Secondly, a description of the news species is required. It must be defined – what features (behavioural, anatomical, genetic) mark it out as being unique and new, and how can it be distinguished from close relatives. Details of the origins of the holotype and paratypes must also be given: how, where and when were they collected, in what kind of environment (or for fossils, which rock beds)? This is the part when things can break down – clearly some things are somewhat subjective (are these enough characteristics to distinguish two species or not), but many characters are well established and used, while others should be avoided. We know for example that colour is extremely variable in many species and some occasional colour types keep recurring (like all black forms or albinos) so using this to help define a species is a bad idea, but something more consistent and less variable (like the number of vertebrae or number of toes) is likely to form a good character.

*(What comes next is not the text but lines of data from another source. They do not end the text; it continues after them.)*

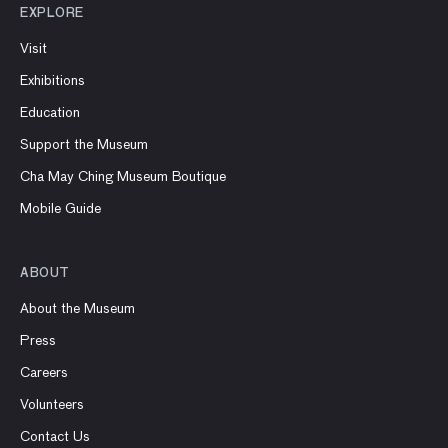
EXPLORE
Visit
Exhibitions
Education
Support the Museum
Cha May Ching Museum Boutique
Mobile Guide
ABOUT
About the Museum
Press
Careers
Volunteers
Contact Us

Then a new name is required. Species are always identified by both a generic name and a species name when written down. In Homo sapiens, Homo is the genus and sapiens the species. If a new species is being named, it must be identified which genus it belongs to and why, and then the species name can be added. Species names can be repeated between genera (so lots of genera have a species termed 'magnus' for big or 'annectens' for different etc.), but genera must be unique. Note that often the media reports the naming of a new species, when in fact a new genus is being created. It may be that a new species is being erected to go into that genus, but it may also be that a species is being taken out of one genus and placed in its own genus. That doesn't change the species any more than changing the number plate on your car changes the car, it merely changes how we identify it and denotes what we think it is. Through a historical quirk, animals are in one naming system and plants, fungi and bacteria in another and generic names can be duplicated between them, so there are some animals with the same names as some plants but it's obviously hard to get them mixed up, and these duplicates are pretty rare.

Finally, this description and data must be published in some form that is internationally accessible and archived in multiple locations. Until recently this meant getting papers into established public or academic libraries in multiple countries, but now electronic publication of names is permitted making things faster and easier. Oddly though, peer-review is not a requirement of identifying names and this can cause problems through those who deliberately or accidentally flaunt the conventions of naming and create names that cause confusion, not solve it.

However, there are both conventions and huge rulebooks in place to govern the creation and management of names. This is a complex and unwieldy set of instructions, but is there to provide stability and reduce confusion. As I have said before, the whole of biology ultimately rests on taxonomy, so avoiding messing with names unnecessarily or incorrectly is a serious issue and making sure the whole system can be followed and works is thus a major undertaking, and is why names are taken so seriously. Calling Apatosaurus by the out of date name 'Brontosaurus' is not just a harmless quirk, but belies what a species (or in this case, genus) is and what that name represents, and hence is taken seriously and the persistence of an incorrect name is more than academic pettiness and nit-picking, but fundamental to how we see organisms and their place in the evolutionary tree of life.

The erection of a new species is really quite simple in principle and the actual procedure can be simple and fast. A few lines of text of the appropriate nature may be enough (if it is published) but while it is common, it should not be frivolous. Careful consideration of the characters at hand, the available data on populations, their distribution and their evolutionary history taken into account, and as far as possible detailed comparisons made to closely related species to make sure this is not just a one-off mutant or something similar. Good taxonomy takes years of experience and familiarity with the group in question and months of work may go into a few lines of dry text that herald the identification of a new form of life. 'Giving birth' to a new species can be quite an event and I'm proud to have contributed to several new genera and species making it into the roll call of life on Earth (well, past life in the case of the fossils).